• _MATERIAL PROVIDED_:
++++++

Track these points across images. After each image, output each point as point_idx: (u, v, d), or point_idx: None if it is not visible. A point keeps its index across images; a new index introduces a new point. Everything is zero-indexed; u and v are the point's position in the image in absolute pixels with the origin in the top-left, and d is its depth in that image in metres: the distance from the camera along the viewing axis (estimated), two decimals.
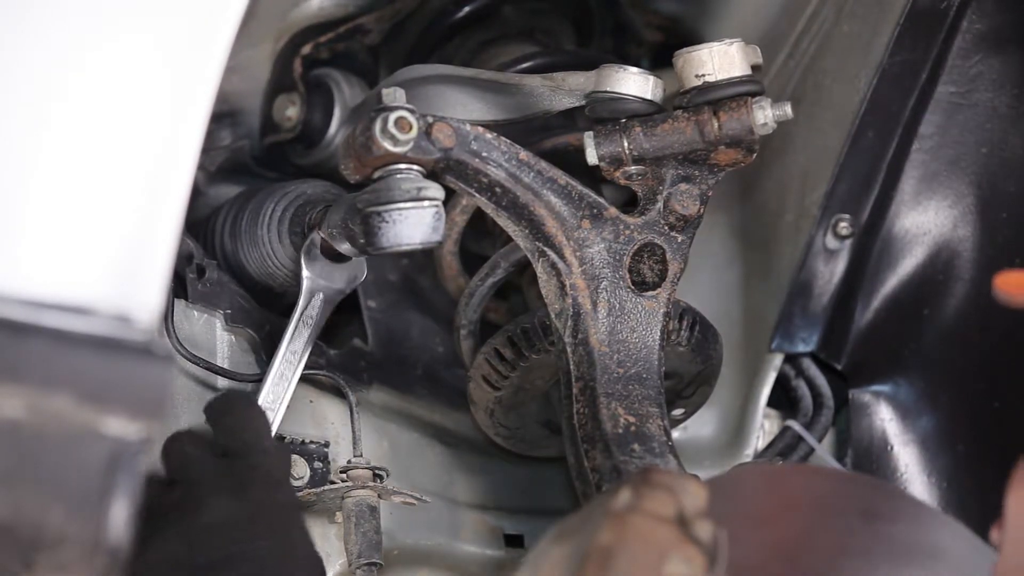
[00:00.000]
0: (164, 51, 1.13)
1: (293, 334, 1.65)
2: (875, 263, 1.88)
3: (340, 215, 1.59)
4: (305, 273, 1.65)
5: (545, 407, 1.82)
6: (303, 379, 1.76)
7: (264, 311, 1.72)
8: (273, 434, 1.60)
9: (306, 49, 1.86)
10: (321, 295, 1.66)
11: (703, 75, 1.60)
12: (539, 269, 1.61)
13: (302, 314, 1.66)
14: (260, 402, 1.63)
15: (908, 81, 1.80)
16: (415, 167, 1.47)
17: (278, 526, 1.38)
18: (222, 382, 1.66)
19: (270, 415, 1.62)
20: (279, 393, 1.64)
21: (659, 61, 2.04)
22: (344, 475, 1.68)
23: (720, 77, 1.60)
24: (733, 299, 2.01)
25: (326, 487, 1.67)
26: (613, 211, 1.60)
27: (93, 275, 1.08)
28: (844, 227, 1.88)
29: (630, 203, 1.65)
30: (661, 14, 2.07)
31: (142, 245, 1.10)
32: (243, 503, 1.38)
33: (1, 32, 1.09)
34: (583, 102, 1.64)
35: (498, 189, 1.55)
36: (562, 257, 1.59)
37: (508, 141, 1.55)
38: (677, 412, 1.84)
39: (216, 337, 1.71)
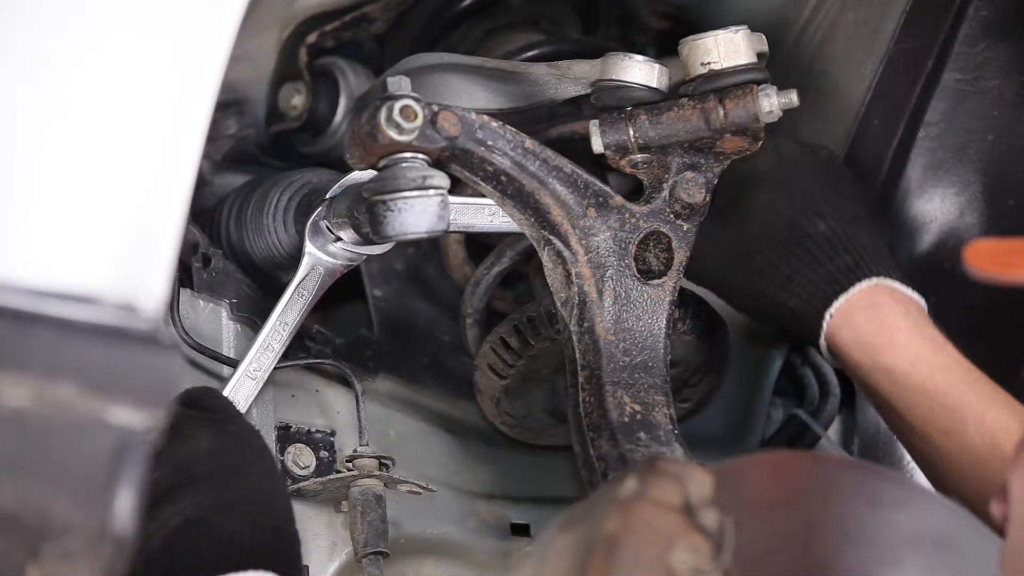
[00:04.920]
0: (170, 39, 1.13)
1: (286, 304, 1.65)
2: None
3: (346, 204, 1.59)
4: (308, 247, 1.65)
5: (551, 396, 1.82)
6: (309, 368, 1.76)
7: (270, 300, 1.71)
8: (249, 404, 1.62)
9: (312, 38, 1.86)
10: (321, 269, 1.66)
11: (709, 63, 1.60)
12: (545, 258, 1.61)
13: (298, 285, 1.65)
14: (242, 370, 1.63)
15: (914, 68, 1.80)
16: (420, 156, 1.47)
17: (262, 457, 1.46)
18: (227, 371, 1.65)
19: (252, 384, 1.62)
20: (263, 363, 1.64)
21: (665, 49, 2.04)
22: (350, 464, 1.68)
23: (726, 65, 1.60)
24: None
25: (332, 476, 1.67)
26: (619, 199, 1.60)
27: (98, 264, 1.08)
28: None
29: (636, 191, 1.65)
30: (667, 2, 2.07)
31: (147, 234, 1.10)
32: (227, 436, 1.45)
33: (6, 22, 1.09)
34: (589, 90, 1.63)
35: (503, 178, 1.54)
36: (568, 245, 1.59)
37: (513, 129, 1.54)
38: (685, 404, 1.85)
39: (222, 326, 1.71)
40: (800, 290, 1.67)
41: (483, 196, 1.60)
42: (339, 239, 1.64)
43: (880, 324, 1.64)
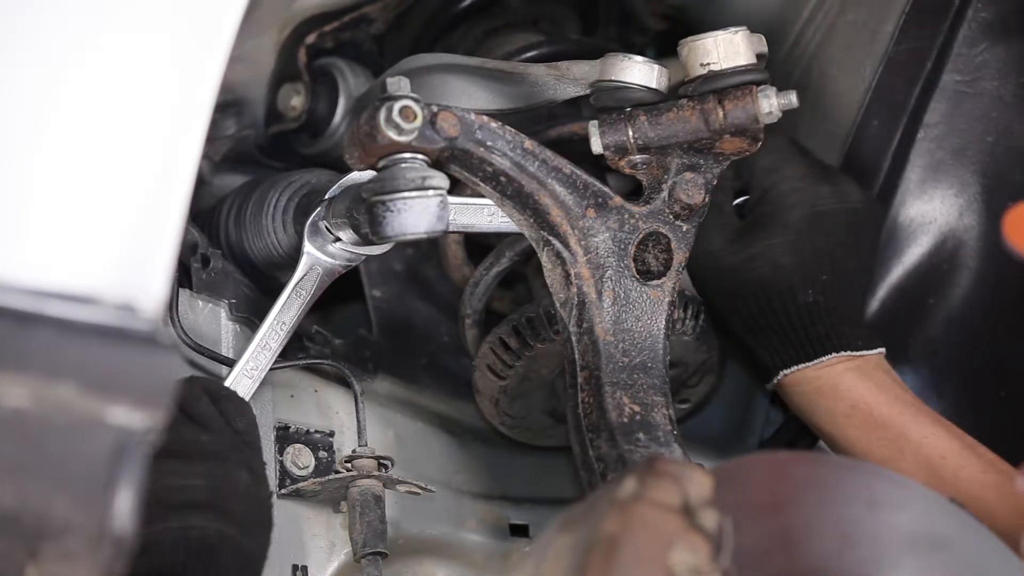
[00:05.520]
0: (169, 40, 1.13)
1: (284, 304, 1.65)
2: (880, 252, 1.87)
3: (345, 204, 1.59)
4: (306, 247, 1.65)
5: (550, 396, 1.82)
6: (308, 368, 1.76)
7: (269, 301, 1.71)
8: (249, 398, 1.62)
9: (311, 38, 1.86)
10: (319, 269, 1.66)
11: (708, 64, 1.60)
12: (544, 258, 1.61)
13: (296, 285, 1.65)
14: (239, 369, 1.63)
15: (913, 70, 1.80)
16: (420, 156, 1.47)
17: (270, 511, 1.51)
18: (226, 371, 1.65)
19: (249, 383, 1.62)
20: (260, 363, 1.64)
21: (664, 50, 2.04)
22: (349, 464, 1.68)
23: (725, 66, 1.60)
24: None
25: (331, 476, 1.67)
26: (618, 200, 1.60)
27: (98, 264, 1.08)
28: None
29: (635, 192, 1.65)
30: (666, 3, 2.07)
31: (147, 234, 1.10)
32: (259, 484, 1.49)
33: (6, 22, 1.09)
34: (588, 91, 1.64)
35: (503, 178, 1.54)
36: (567, 246, 1.59)
37: (513, 130, 1.54)
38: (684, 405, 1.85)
39: (221, 326, 1.71)
40: (769, 345, 1.70)
41: (482, 196, 1.60)
42: (338, 239, 1.64)
43: (825, 381, 1.68)
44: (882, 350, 1.70)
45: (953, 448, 1.63)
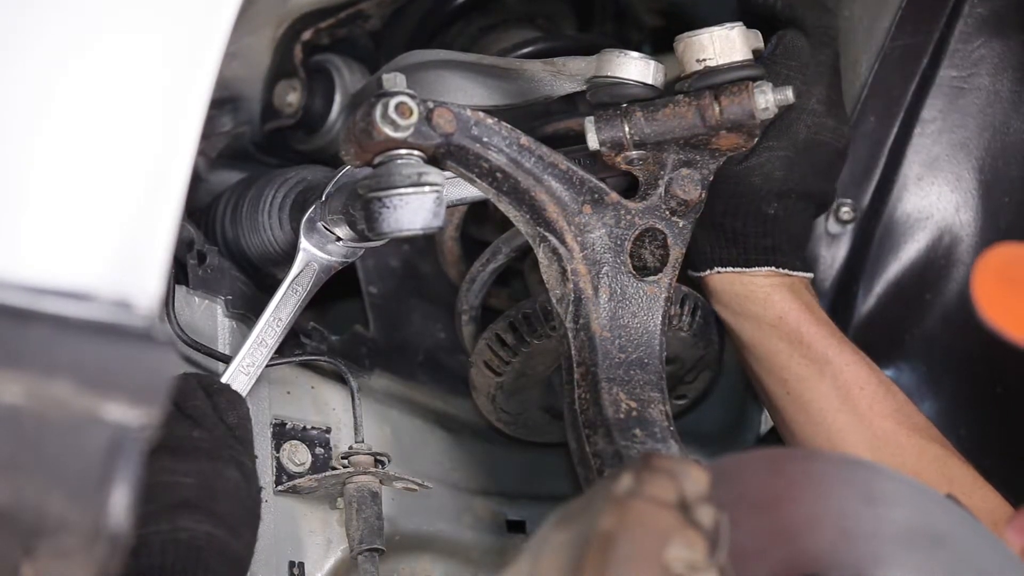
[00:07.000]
0: (164, 37, 1.13)
1: (280, 300, 1.65)
2: (877, 248, 1.88)
3: (341, 201, 1.59)
4: (302, 243, 1.64)
5: (547, 393, 1.82)
6: (304, 365, 1.76)
7: (265, 297, 1.71)
8: (245, 394, 1.62)
9: (307, 35, 1.86)
10: (316, 266, 1.65)
11: (704, 60, 1.60)
12: (540, 254, 1.61)
13: (292, 281, 1.65)
14: (235, 365, 1.63)
15: (910, 65, 1.80)
16: (416, 152, 1.47)
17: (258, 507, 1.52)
18: (223, 368, 1.65)
19: (245, 380, 1.62)
20: (256, 359, 1.64)
21: (660, 46, 2.04)
22: (346, 461, 1.68)
23: (721, 61, 1.60)
24: None
25: (328, 473, 1.67)
26: (614, 196, 1.60)
27: (93, 261, 1.08)
28: (846, 212, 1.88)
29: (631, 188, 1.65)
30: None
31: (142, 231, 1.10)
32: (250, 483, 1.50)
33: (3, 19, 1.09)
34: (584, 87, 1.63)
35: (499, 174, 1.54)
36: (563, 242, 1.59)
37: (509, 126, 1.54)
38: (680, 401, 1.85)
39: (217, 323, 1.71)
40: (715, 240, 1.70)
41: None
42: (334, 236, 1.63)
43: (757, 288, 1.69)
44: (811, 275, 1.72)
45: (872, 381, 1.67)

++++++

• _WHAT IS EXPECTED_: Everything in the records above must be repeated exactly, except the pictures.

• _YOUR RESPONSE_:
Track these points across images. After each image, output each point as point_idx: (u, v, d), or point_idx: None if it is not visible. A point keeps its index across images; a new index introduces a new point. Everything is zero-indexed; u and v are the point's position in the image in absolute pixels with the origin in the top-left, and d is its depth in that image in metres: the distance from the camera along the viewing axis (estimated), two decimals.
[00:00.000]
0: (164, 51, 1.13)
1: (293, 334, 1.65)
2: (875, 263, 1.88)
3: (340, 215, 1.59)
4: (305, 273, 1.65)
5: (545, 407, 1.82)
6: (303, 379, 1.76)
7: (264, 311, 1.72)
8: (273, 434, 1.60)
9: (306, 49, 1.86)
10: (321, 295, 1.66)
11: (703, 75, 1.60)
12: (539, 269, 1.61)
13: (302, 314, 1.66)
14: (260, 402, 1.63)
15: (908, 81, 1.80)
16: (415, 167, 1.47)
17: (278, 526, 1.38)
18: (222, 382, 1.66)
19: (270, 415, 1.62)
20: (279, 393, 1.64)
21: (659, 61, 2.04)
22: (344, 475, 1.68)
23: (720, 77, 1.60)
24: (733, 299, 2.01)
25: (326, 487, 1.67)
26: (613, 211, 1.60)
27: (93, 275, 1.08)
28: (844, 227, 1.88)
29: (630, 203, 1.65)
30: (661, 14, 2.07)
31: (142, 245, 1.10)
32: (243, 503, 1.38)
33: (1, 32, 1.09)
34: (583, 102, 1.64)
35: (498, 189, 1.55)
36: (562, 257, 1.59)
37: (508, 141, 1.55)
38: (677, 412, 1.84)
39: (216, 337, 1.71)
[00:04.920]
0: (170, 39, 1.13)
1: (286, 304, 1.65)
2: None
3: (346, 204, 1.59)
4: (308, 247, 1.65)
5: (551, 396, 1.82)
6: (309, 368, 1.76)
7: (270, 300, 1.71)
8: (249, 404, 1.62)
9: (312, 38, 1.86)
10: (321, 269, 1.66)
11: (709, 63, 1.60)
12: (545, 258, 1.61)
13: (298, 285, 1.65)
14: (242, 370, 1.63)
15: (914, 68, 1.80)
16: (420, 156, 1.47)
17: (262, 457, 1.46)
18: (227, 371, 1.65)
19: (252, 384, 1.62)
20: (263, 363, 1.64)
21: (665, 49, 2.04)
22: (350, 464, 1.68)
23: (726, 65, 1.60)
24: None
25: (332, 476, 1.67)
26: (619, 199, 1.60)
27: (98, 264, 1.08)
28: None
29: (636, 191, 1.65)
30: (667, 2, 2.07)
31: (147, 234, 1.10)
32: (227, 436, 1.45)
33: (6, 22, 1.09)
34: (589, 90, 1.63)
35: (503, 178, 1.54)
36: (568, 245, 1.59)
37: (513, 129, 1.54)
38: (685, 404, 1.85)
39: (222, 326, 1.71)
40: (800, 290, 1.67)
41: (483, 196, 1.60)
42: (339, 239, 1.64)
43: (880, 324, 1.64)
[00:05.520]
0: (169, 40, 1.13)
1: (284, 304, 1.65)
2: (880, 252, 1.87)
3: (345, 204, 1.59)
4: (306, 247, 1.65)
5: (550, 396, 1.82)
6: (308, 368, 1.76)
7: (269, 301, 1.71)
8: (249, 398, 1.62)
9: (311, 38, 1.86)
10: (319, 269, 1.66)
11: (708, 64, 1.60)
12: (544, 258, 1.61)
13: (296, 285, 1.65)
14: (239, 369, 1.63)
15: (913, 70, 1.80)
16: (420, 156, 1.47)
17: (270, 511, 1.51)
18: (226, 371, 1.65)
19: (249, 383, 1.62)
20: (260, 363, 1.64)
21: (664, 50, 2.04)
22: (349, 464, 1.68)
23: (725, 66, 1.60)
24: None
25: (331, 476, 1.67)
26: (618, 200, 1.60)
27: (98, 264, 1.08)
28: None
29: (635, 192, 1.65)
30: (666, 3, 2.07)
31: (147, 234, 1.10)
32: (259, 484, 1.49)
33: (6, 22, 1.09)
34: (588, 91, 1.64)
35: (503, 178, 1.54)
36: (567, 246, 1.59)
37: (513, 130, 1.54)
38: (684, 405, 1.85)
39: (221, 326, 1.71)
40: (769, 345, 1.70)
41: (482, 196, 1.60)
42: (338, 239, 1.64)
43: (825, 381, 1.68)
44: (882, 350, 1.70)
45: (953, 448, 1.63)
[00:07.000]
0: (164, 37, 1.13)
1: (280, 300, 1.65)
2: (877, 248, 1.88)
3: (341, 201, 1.59)
4: (302, 243, 1.64)
5: (547, 393, 1.82)
6: (304, 365, 1.76)
7: (265, 297, 1.71)
8: (245, 394, 1.62)
9: (307, 35, 1.86)
10: (316, 266, 1.65)
11: (704, 60, 1.60)
12: (540, 254, 1.61)
13: (292, 281, 1.65)
14: (235, 365, 1.63)
15: (910, 65, 1.80)
16: (416, 152, 1.47)
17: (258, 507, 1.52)
18: (223, 368, 1.65)
19: (245, 380, 1.62)
20: (256, 359, 1.64)
21: (660, 46, 2.04)
22: (346, 461, 1.68)
23: (721, 61, 1.60)
24: None
25: (328, 473, 1.67)
26: (614, 196, 1.60)
27: (93, 261, 1.08)
28: (846, 212, 1.88)
29: (631, 188, 1.65)
30: None
31: (142, 231, 1.10)
32: (250, 483, 1.50)
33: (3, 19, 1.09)
34: (584, 87, 1.63)
35: (499, 174, 1.54)
36: (563, 242, 1.59)
37: (509, 126, 1.54)
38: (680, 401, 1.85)
39: (217, 323, 1.71)
40: (715, 240, 1.70)
41: None
42: (334, 236, 1.63)
43: (757, 288, 1.69)
44: (811, 275, 1.72)
45: (872, 381, 1.67)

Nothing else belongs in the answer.